F21 Class of 1994 Statements Revisited

Anne Houtman

Anne Houtman is Associate Professor of Biology and Director of General Education at California State University–Fullerton.

Question: What are the current challenges you are facing in your professional life?

Answer: I am trying to juggle the administrative responsibilities of a non-majors' program that serves 5,000 students a year, teaching non-majors, majors and graduates, and research programs in both behavioral ecology and science pedagogy. Plus writing a textbook on a tight schedule, which is not recognized by CSUF as a scholarly contribution. Although I was brought in at a senior level, I have to go up for tenure next year. Every time life gets more complex, I get more organized and thus more productive, but I wonder how far that can go. I have occasional fantasies about being a housewife, puttering in the garden, baking cookies for my kids, learning to knit... I love my job/career, I can't imagine giving up any part of it, but I think I'd love half of it even more.

Question: What do you view as your most promising options and opportunities for the future?

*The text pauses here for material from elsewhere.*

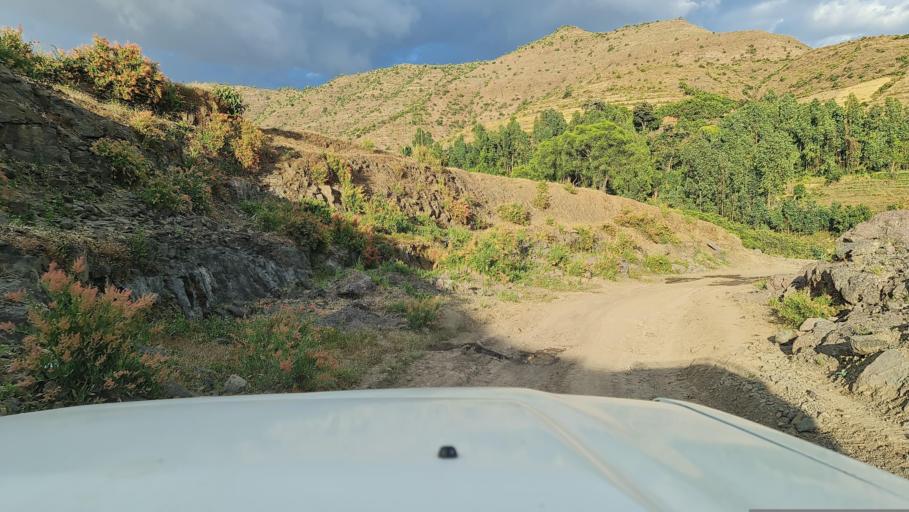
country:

Answer: See above challenges : ). I have enjoyed the transition from liberal arts to state university for a number of reasons, the main one being that I am having an impact on many students, the majority of whom come from under-represented ethnicities and/or socioeconomic groups. I am excited about the continued opportunities to have a "trickle-down" effect on student learning by helping faculty develop their teaching skills. I am doing this by offering workshops, sharing the science pedagogy literature, teaching a model class that is open to colleagues, and generally creating a supportive community for part-time faculty, who tend to feel isolated and marginalized.

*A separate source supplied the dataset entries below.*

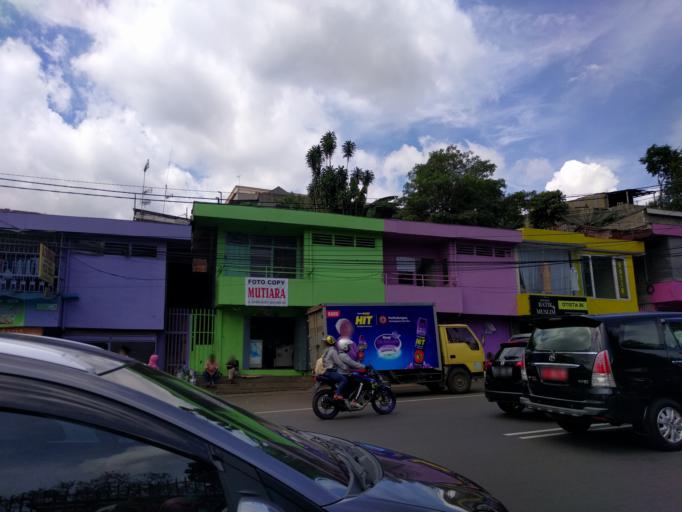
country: ID
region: West Java
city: Bogor
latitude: -6.6024
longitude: 106.8012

Question: What will undergraduate STEM be like in 2016, given the urgency of new challenges and opportunities facing our nation?

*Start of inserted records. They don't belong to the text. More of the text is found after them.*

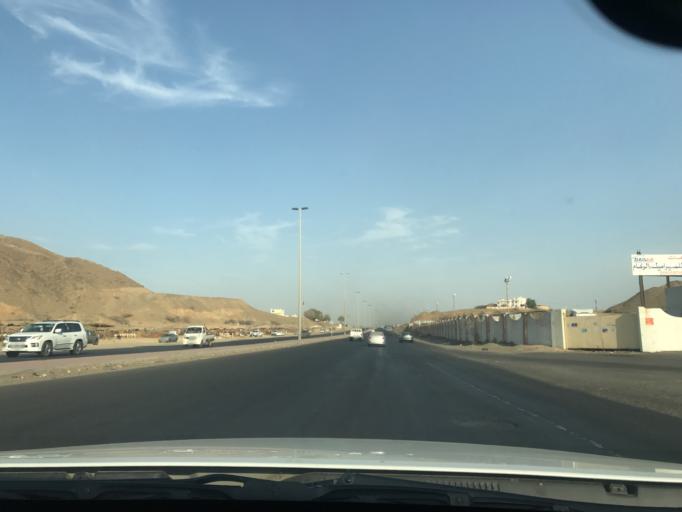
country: SA
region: Makkah
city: Jeddah
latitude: 21.4155
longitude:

Answer:. I HOPE that all of the technological tools that have the potential to help teaching are being used appropriately and to their fullest potential, eg clickers (my personal favorite), on-line literature and data searching, on-line learning communities. So much that is passed on in lectures now could more effectively and efficiently be learned with appropriate software (ADAM comes to mind here, also the Chem/Math tutorials offered with some Bio textbooks.) I HOPE that this then opens up classroom time for more interactive, responsive, higher-level learning. I FEAR the increasing interference of political ideologues into both science and teaching, as well as the career focus vs. education-for-life focus of many undergraduates and their families. We as a scientific community need to be more outspoken in our defense of pure science and the value of an education.